Sounds are pressure waves in air, but the inner ear is a liquid-filled space. This presents an impedance matching problem where sound is reflected rather than transmitted.
The eardrum and inner ear bones perform this mechanical impedance matching/transduction of air-to-liquid sound. From Purves' Neuroscience:
Sounds impinging on the external ear are airborne; however, the environment within the inner ear, where the sound-induced vibrations are converted to neural impulses, is aqueous. The major function of the middle ear is to match relatively low-impedance airborne sounds to the higher-impedance fluid of the inner ear. The term “impedance” in this context describes a medium's resistance to movement. Normally, when sound travels from a low-impedance medium like air to a much higher-impedance medium like water, almost all (more than 99.9%) of the acoustical energy is reflected. The middle ear (see Figure 13.3) overcomes this problem and ensures transmission of the sound energy across the air-fluid boundary by boosting the pressure measured at the tympanic membrane almost 200-fold by the time it reaches the inner ear.

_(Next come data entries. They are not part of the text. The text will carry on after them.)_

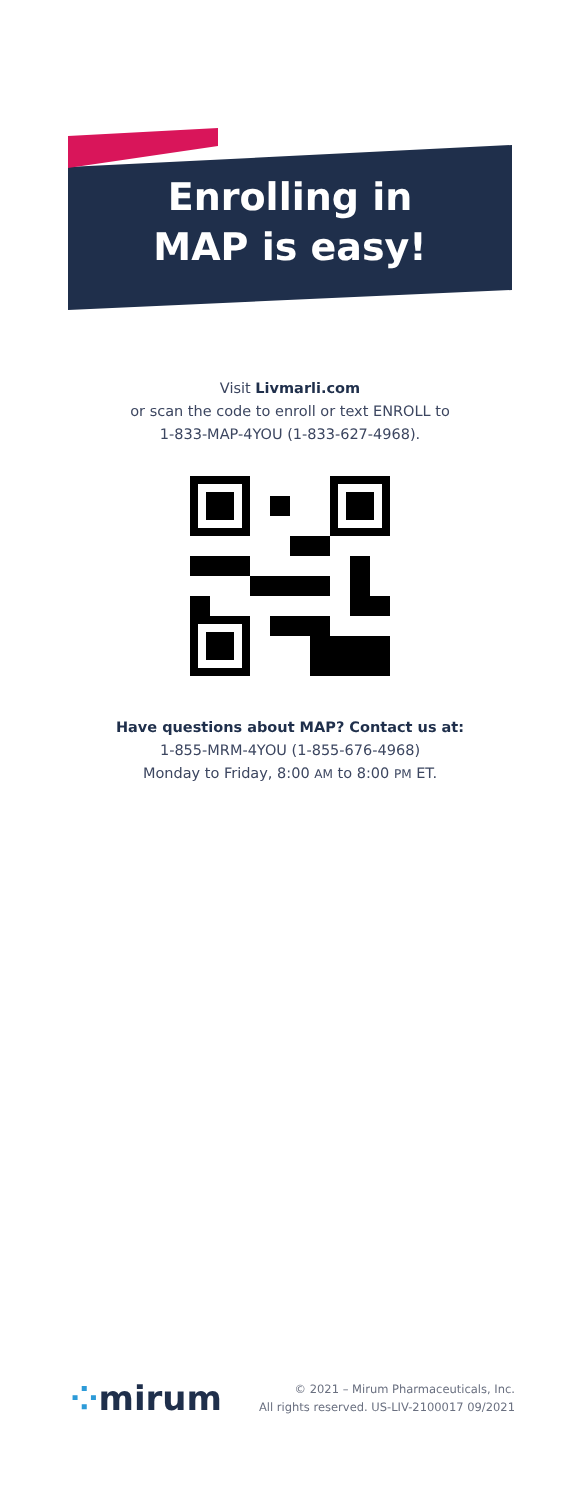Enrolling in
MAP is easy!
Visit Livmarli.com
or scan the code to enroll or text ENROLL to
1-833-MAP-4YOU (1-833-627-4968).
Have questions about MAP? Contact us at:
1-855-MRM-4YOU (1-855-676-4968)
Monday to Friday, 8:00 AM to 8:00 PM ET.
⁘mirum
© 2021 – Mirum Pharmaceuticals, Inc.
All rights reserved. US-LIV-2100017 09/2021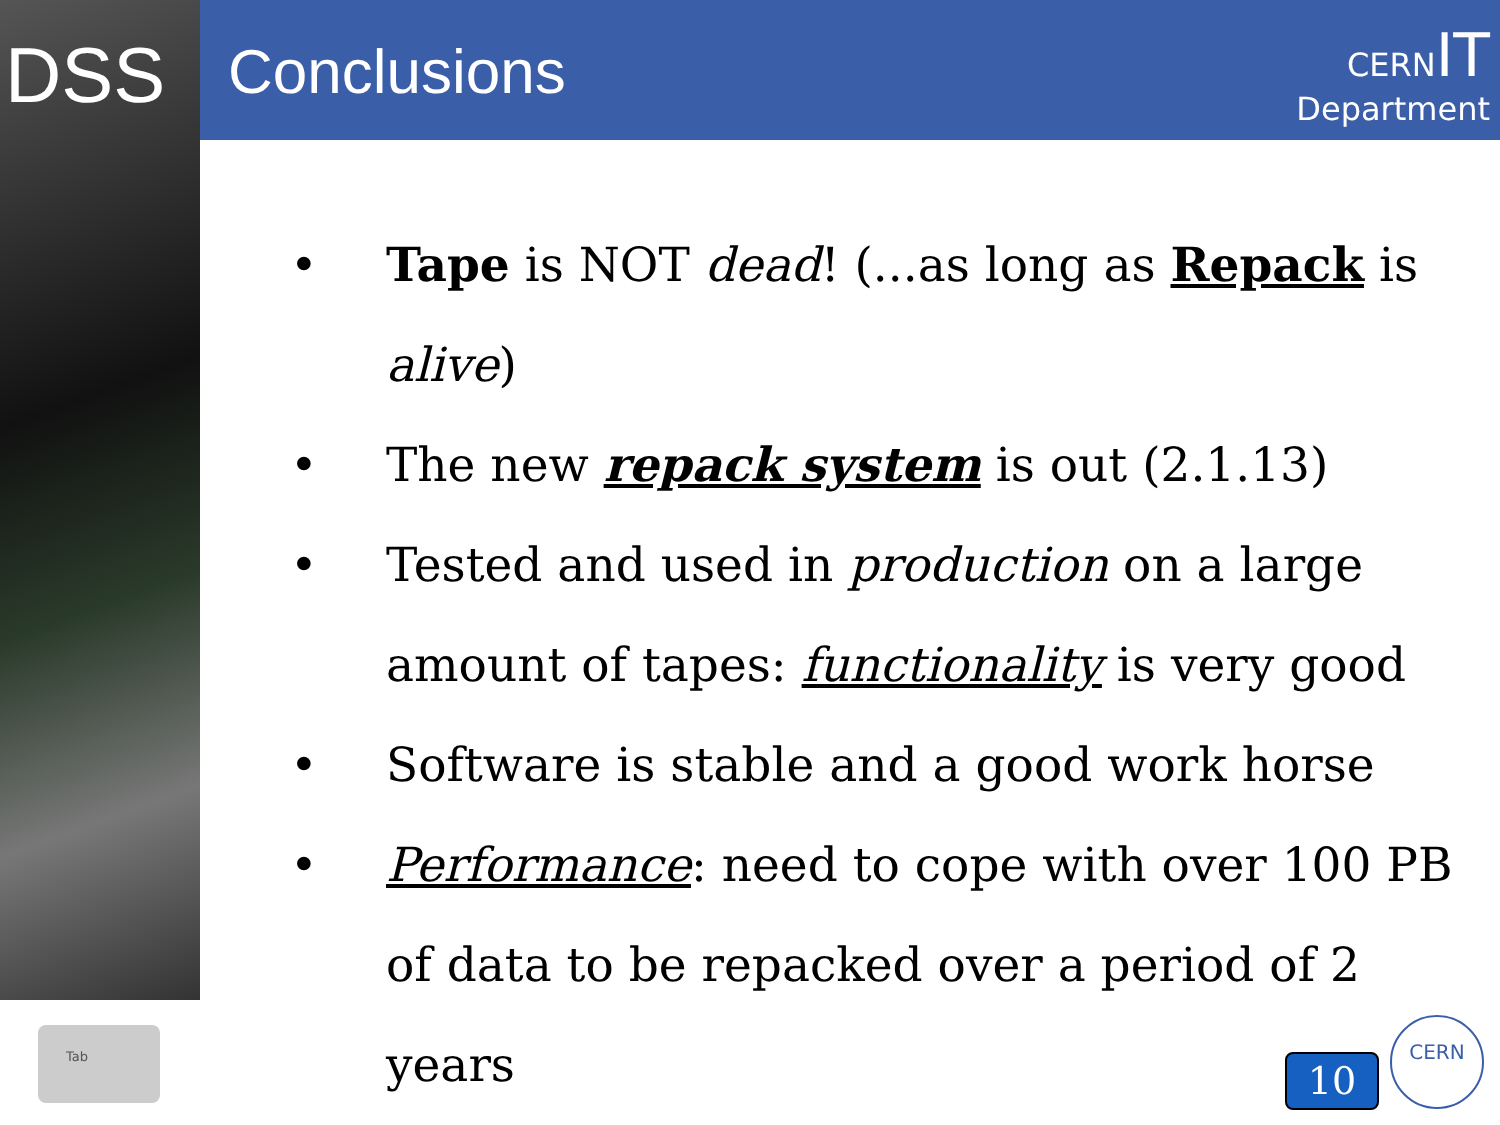DSS Conclusions
CERN IT
Department
• Tape is NOT dead! (...as long as Repack is alive)
• The new repack system is out (2.1.13)
• Tested and used in production on a large amount of tapes: functionality is very good
• Software is stable and a good work horse
• Performance: need to cope with over 100 PB of data to be repacked over a period of 2 years
Tab
10
CERN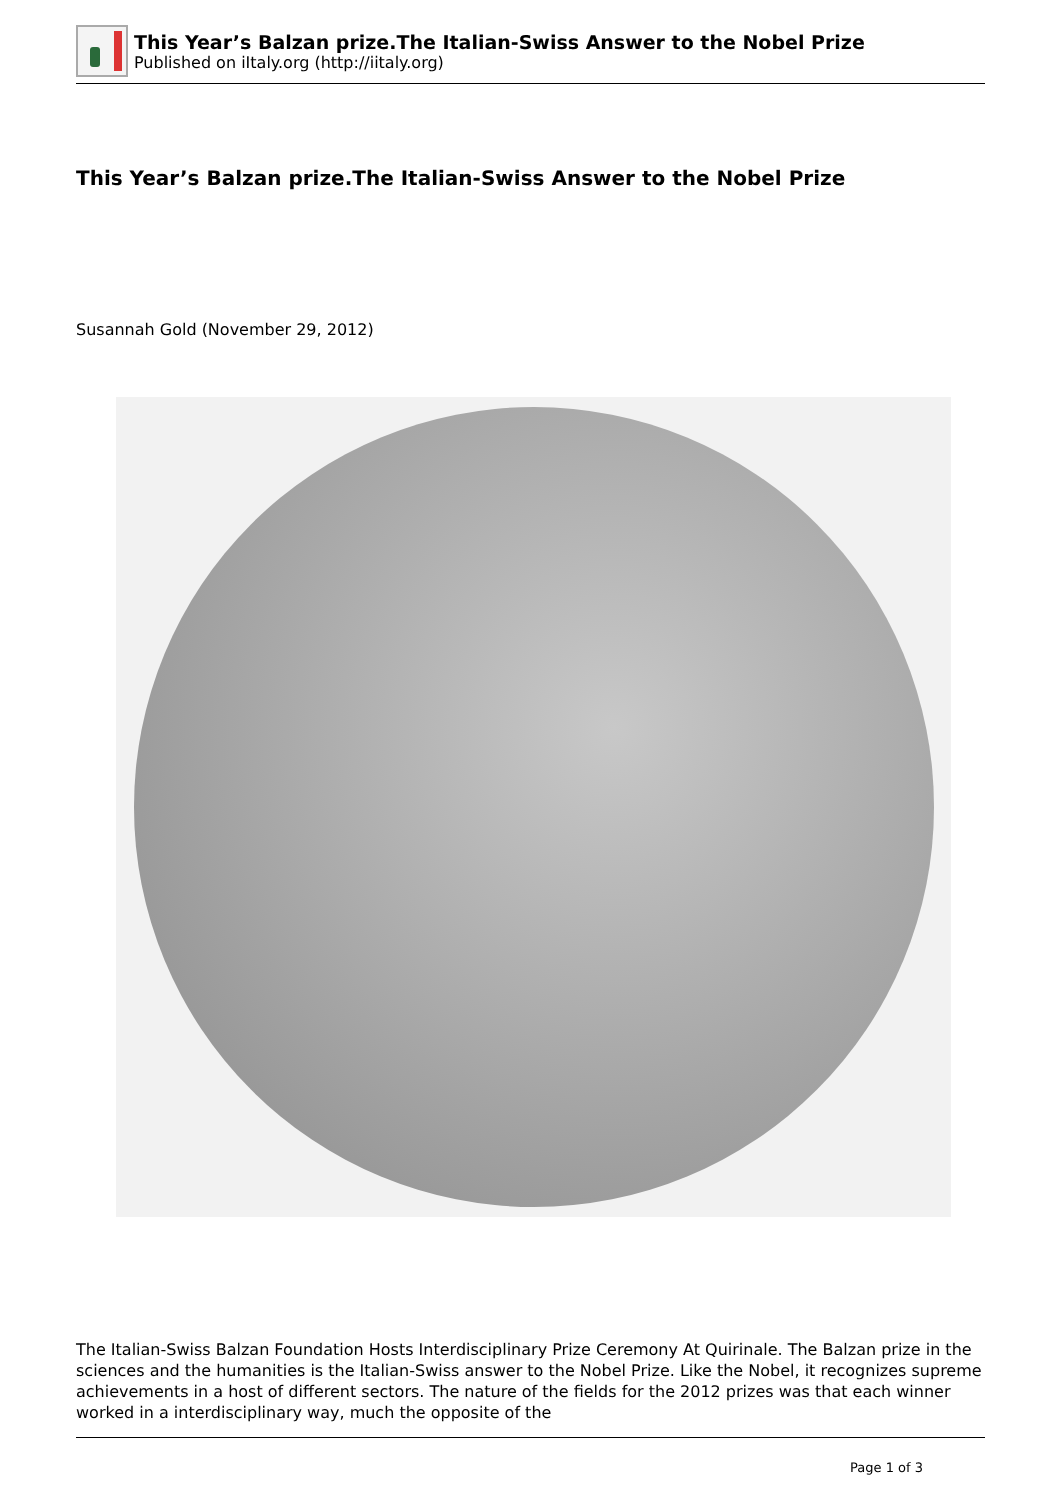This Year’s Balzan prize.The Italian-Swiss Answer to the Nobel Prize
Published on iItaly.org (http://iitaly.org)
This Year’s Balzan prize.The Italian-Swiss Answer to the Nobel Prize
Susannah Gold (November 29, 2012)
The Italian-Swiss Balzan Foundation Hosts Interdisciplinary Prize Ceremony At Quirinale. The Balzan prize in the sciences and the humanities is the Italian-Swiss answer to the Nobel Prize. Like the Nobel, it recognizes supreme achievements in a host of different sectors. The nature of the fields for the 2012 prizes was that each winner worked in a interdisciplinary way, much the opposite of the
Page 1 of 3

Some sources will refer to this as "amplification" which is correct in some ways (without it, sound would be too "weak" in the inner ear) but doesn't quite explain the whole problem.
Inner hair cells do the actual sensory transduction, converting vibrations into electrical signals when the "hairs" are stretched apart mechanically, causing a fragile "tip link" to pull on a physical channel, opening it and allowing ions to flow through. The cochlea is a frequency-analyzer, vibrating at different frequencies along its length and allowing different hair cells to respond maximally to different frequencies of sound.
As a side note, although you asked about vertebrates, aquatic vertebrates like fish don't have these middle ear bones, their hearing is quite different from the mammalian ears I am most familiar with. I'm not sure at all about hearing mechanisms in aquatic mammals that evolved from terrestrial ancestors, like whales and dolphins, but that might be a good subject of a later question.